Wednesday, August 27, 2025

#popculture84: “Teenage Mutant Ninja Turtles” Debuts Amidst a New Wave of Independent Comics


Turtle power! The original incarnation of the heroes in a half shell was in a creator-owned comic book that took off in a big way.
by Rich Watson 


The eighties saw a wave of independently-produced comic books hit the market, created by entrepreneurial artists of wildly varying talent. Many went unnoticed against the likes of Spider-Man and Superman.

One that launched in 1984 was an odd martial arts book with a cumbersome title—Teenage Mutant Ninja Turtles.

It became a juggernaut.

Nineties comic books


I grew up as a visual artist who read superhero comics and aspired to make them. In 1992, a group of artists left Marvel at the height of their popularity to form their own company, Image Comics. Their books sold in record numbers, but my art college friends and I were less than impressed with them. Some of us joined Marvel and DC in an attempt to buck the trend Image was creating: heavily stylized art, with questionable anatomy and layouts—to say the very least.

INFORMATION SUPPLIED:
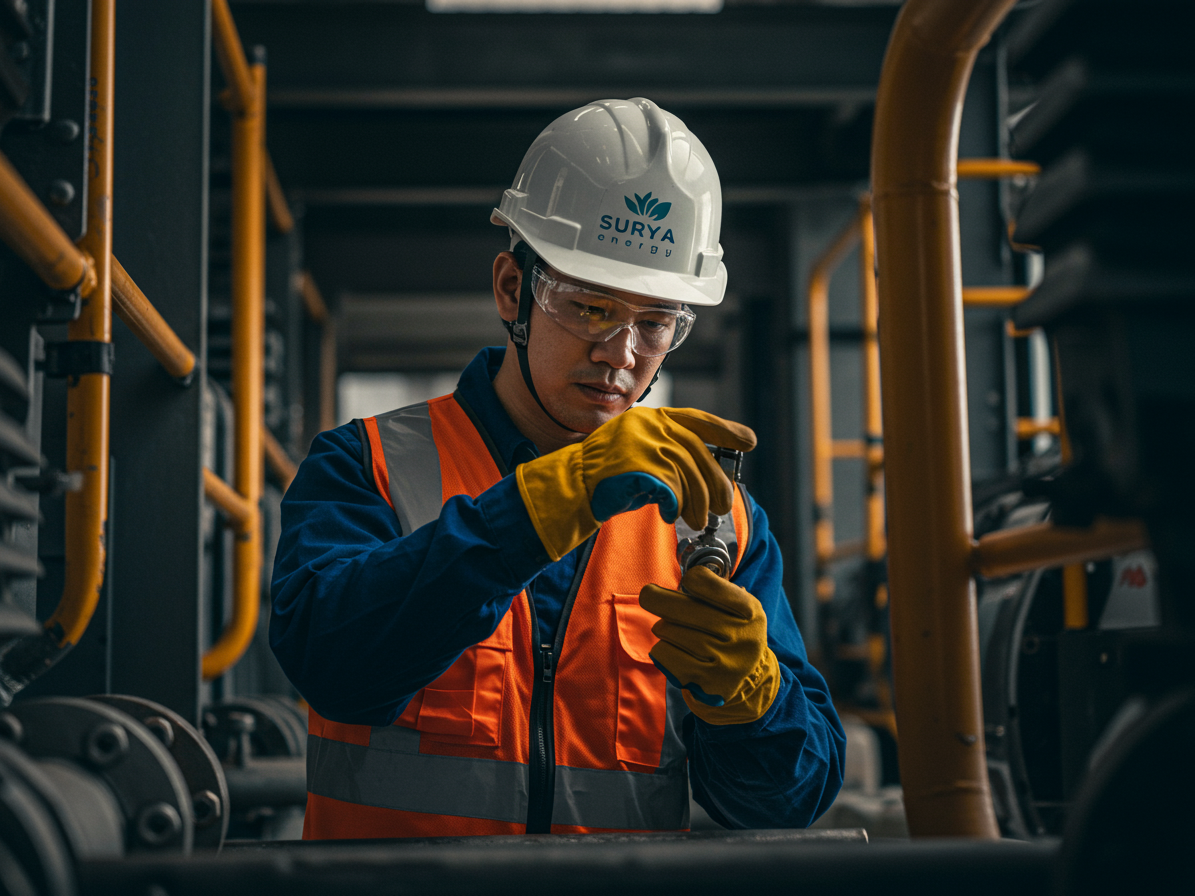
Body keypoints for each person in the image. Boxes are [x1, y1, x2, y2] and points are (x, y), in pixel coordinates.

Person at [271, 98, 844, 839]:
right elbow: (332, 663)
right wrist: (546, 503)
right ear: (513, 290)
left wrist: (752, 701)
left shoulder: (717, 519)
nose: (621, 352)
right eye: (590, 307)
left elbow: (786, 803)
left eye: (655, 322)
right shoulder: (368, 467)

ACTIVITY 1:
Does each statement below agree with the article on Teenage Mutant Ninja Turtles? For each one, answer yes or no and quote the words from the article that decide it.
(a) Teenage Mutant Ninja Turtles first appeared in 1984.
(b) The writer and the writer's art college friends were impressed by Image Comics' books.
(c) The artists who formed Image Comics had left DC.
ACTIVITY 2:
How would you put this sentence from the article on Teenage Mutant Ninja Turtles into Spanish: "Many went unnoticed against the likes of Spider-Man and Superman."
ACTIVITY 3:
Could you write the next part of the article on Teenage Mutant Ninja Turtles, picking up after its final sentence?

RESPONSE 1:
(a) Yes: "One that launched in 1984 was an odd martial arts book with a cumbersome title—Teenage Mutant Ninja Turtles."
(b) No: "my art college friends and I were less than impressed with them."
(c) No: "a group of artists left Marvel at the height of their popularity to form their own company, Image Comics."

RESPONSE 2:
Muchos pasaron desapercibidos frente a los de la talla de Spider-Man y Superman.

RESPONSE 3:
Others, like me, worked outside the system to make more of the kind of comics we wanted to see return. We self-published material, photocopying them at Kinko’s and self-distributing them, one comic shop and convention at a time. 

I believed my work had to look like X-Men or Justice League, from the eighties or earlier (i.e. traditional), to get noticed. It wasn’t until later in the decade, thanks in part to the cleaner, sleeker style of Batman: The Animated Series that my attitude, and my own artistic style, changed.

Had I made comics a decade earlier, I might’ve reached this conclusion sooner.

Eighties comic books


In the eighties, Marvel and DC diverged from their usual superhero material, in innovative directions. DC, in addition to the groundbreaking mini-series The Dark Knight Returns and Watchmen, published books like Swamp Thing, Animal Man and Sandman, by UK writers who took superheroes far into left field. Marvel had their Epic imprint, which produced original, Heavy Metal-like works of fantasy and sci-fi. Epic also published pre-established titles Elfquest and Groo, which came with their own followings.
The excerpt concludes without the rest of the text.